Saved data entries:
Start of Block

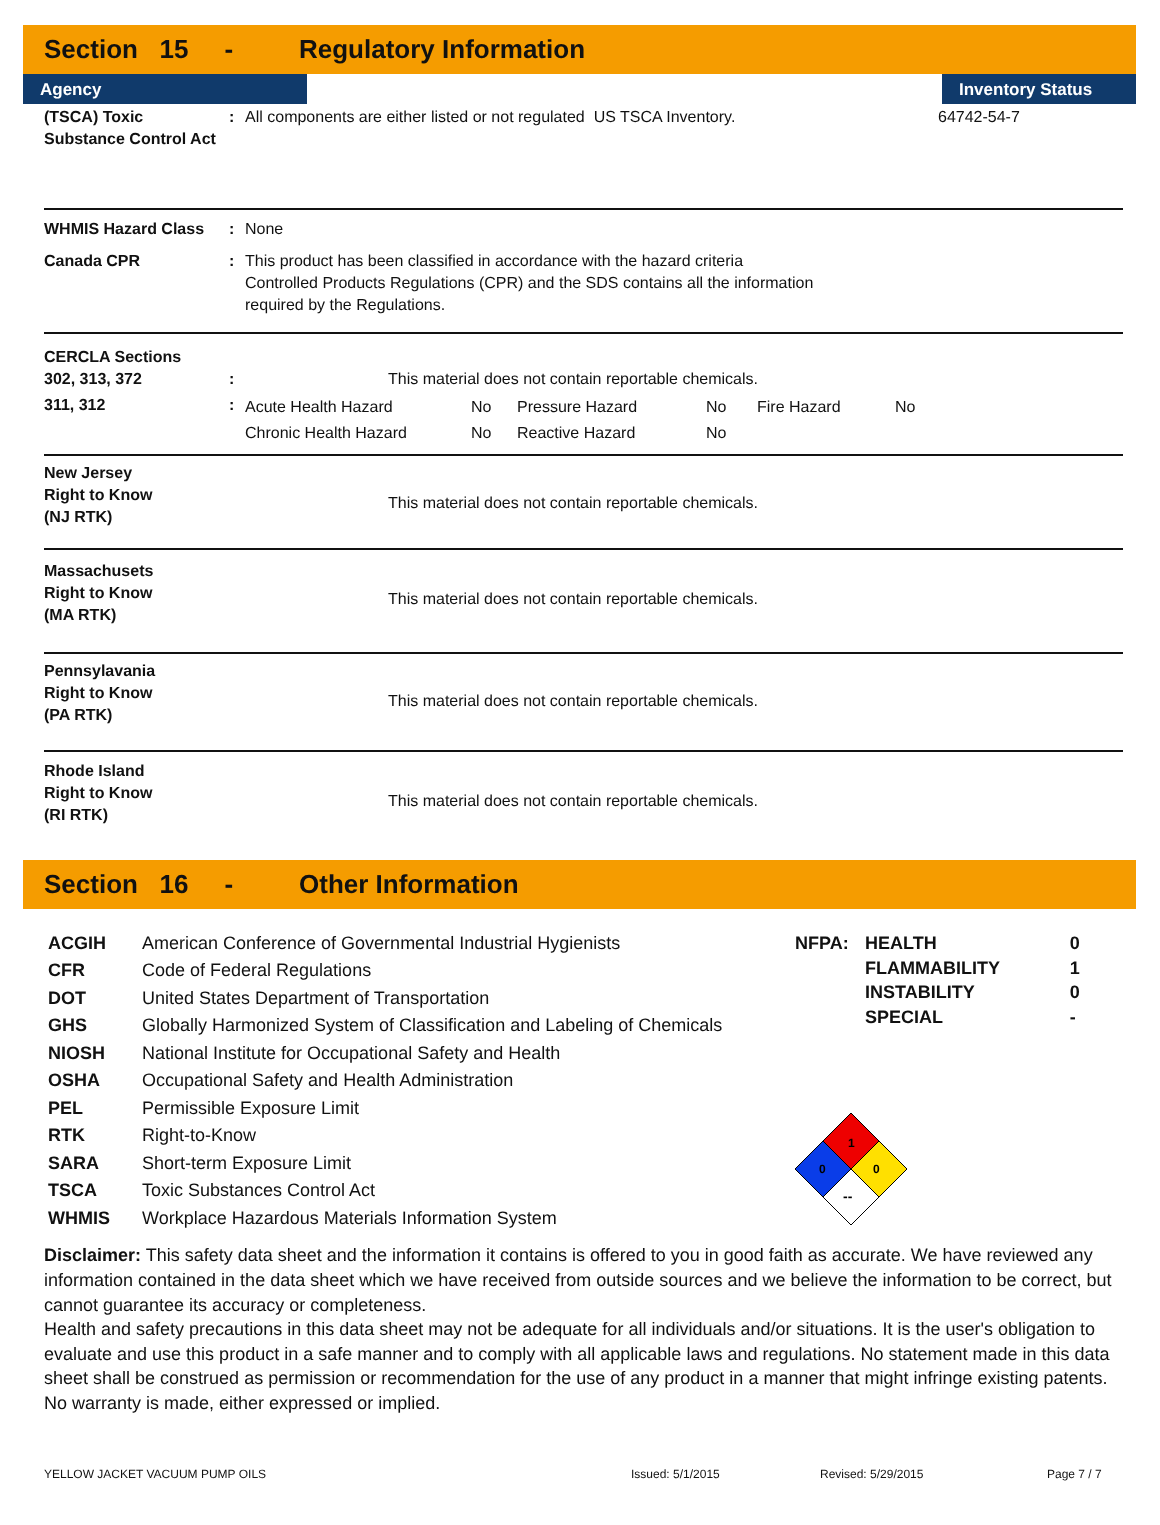Section 15 - Regulatory Information
Agency Inventory Status
| (TSCA) Toxic Substance Control Act | : | All components are either listed or not regulated US TSCA Inventory. | 64742-54-7 |
| WHMIS Hazard Class | : | None |
| Canada CPR | : | This product has been classified in accordance with the hazard criteria Controlled Products Regulations (CPR) and the SDS contains all the information required by the Regulations. |
| CERCLA Sections 302, 313, 372 | : | This material does not contain reportable chemicals. |
| 311, 312 | : | / Acute Health Hazard / No / Pressure Hazard / No / Fire Hazard / No / / Chronic Health Hazard / No / Reactive Hazard / No / / / |
| New Jersey Right to Know (NJ RTK) | This material does not contain reportable chemicals. |
| Massachusets Right to Know (MA RTK) | This material does not contain reportable chemicals. |
| Pennsylavania Right to Know (PA RTK) | This material does not contain reportable chemicals. |
| Rhode Island Right to Know (RI RTK) | This material does not contain reportable chemicals. |
Section 16 - Other Information
| ACGIH | American Conference of Governmental Industrial Hygienists |
| CFR | Code of Federal Regulations |
| DOT | United States Department of Transportation |
| GHS | Globally Harmonized System of Classification and Labeling of Chemicals |
| NIOSH | National Institute for Occupational Safety and Health |
| OSHA | Occupational Safety and Health Administration |
| PEL | Permissible Exposure Limit |
| RTK | Right-to-Know |
| SARA | Short-term Exposure Limit |
| TSCA | Toxic Substances Control Act |
| WHMIS | Workplace Hazardous Materials Information System |
| NFPA: | HEALTH | 0 |
| | FLAMMABILITY | 1 |
| | INSTABILITY | 0 |
| | SPECIAL | - |
1
0
0
--
Disclaimer: This safety data sheet and the information it contains is offered to you in good faith as accurate. We have reviewed any information contained in the data sheet which we have received from outside sources and we believe the information to be correct, but cannot guarantee its accuracy or completeness.
Health and safety precautions in this data sheet may not be adequate for all individuals and/or situations. It is the user's obligation to evaluate and use this product in a safe manner and to comply with all applicable laws and regulations. No statement made in this data sheet shall be construed as permission or recommendation for the use of any product in a manner that might infringe existing patents. No warranty is made, either expressed or implied.
YELLOW JACKET VACUUM PUMP OILS Issued: 5/1/2015 Revised: 5/29/2015 Page 7 / 7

End of Block

• _Assignment_:
Write out the data once more exactly, omitting the pictures.

• _Result of this exercise_:
Section 15 - Regulatory Information
Agency Inventory Status
| (TSCA) Toxic Substance Control Act | : | All components are either listed or not regulated US TSCA Inventory. | 64742-54-7 |
| WHMIS Hazard Class | : | None |
| Canada CPR | : | This product has been classified in accordance with the hazard criteria Controlled Products Regulations (CPR) and the SDS contains all the information required by the Regulations. |
| CERCLA Sections 302, 313, 372 | : | This material does not contain reportable chemicals. |
| 311, 312 | : | / Acute Health Hazard / No / Pressure Hazard / No / Fire Hazard / No / / Chronic Health Hazard / No / Reactive Hazard / No / / / |
| New Jersey Right to Know (NJ RTK) | This material does not contain reportable chemicals. |
| Massachusets Right to Know (MA RTK) | This material does not contain reportable chemicals. |
| Pennsylavania Right to Know (PA RTK) | This material does not contain reportable chemicals. |
| Rhode Island Right to Know (RI RTK) | This material does not contain reportable chemicals. |
Section 16 - Other Information
| ACGIH | American Conference of Governmental Industrial Hygienists |
| CFR | Code of Federal Regulations |
| DOT | United States Department of Transportation |
| GHS | Globally Harmonized System of Classification and Labeling of Chemicals |
| NIOSH | National Institute for Occupational Safety and Health |
| OSHA | Occupational Safety and Health Administration |
| PEL | Permissible Exposure Limit |
| RTK | Right-to-Know |
| SARA | Short-term Exposure Limit |
| TSCA | Toxic Substances Control Act |
| WHMIS | Workplace Hazardous Materials Information System |
| NFPA: | HEALTH | 0 |
| | FLAMMABILITY | 1 |
| | INSTABILITY | 0 |
| | SPECIAL | - |
1
0
0
--
Disclaimer: This safety data sheet and the information it contains is offered to you in good faith as accurate. We have reviewed any information contained in the data sheet which we have received from outside sources and we believe the information to be correct, but cannot guarantee its accuracy or completeness.
Health and safety precautions in this data sheet may not be adequate for all individuals and/or situations. It is the user's obligation to evaluate and use this product in a safe manner and to comply with all applicable laws and regulations. No statement made in this data sheet shall be construed as permission or recommendation for the use of any product in a manner that might infringe existing patents. No warranty is made, either expressed or implied.
YELLOW JACKET VACUUM PUMP OILS Issued: 5/1/2015 Revised: 5/29/2015 Page 7 / 7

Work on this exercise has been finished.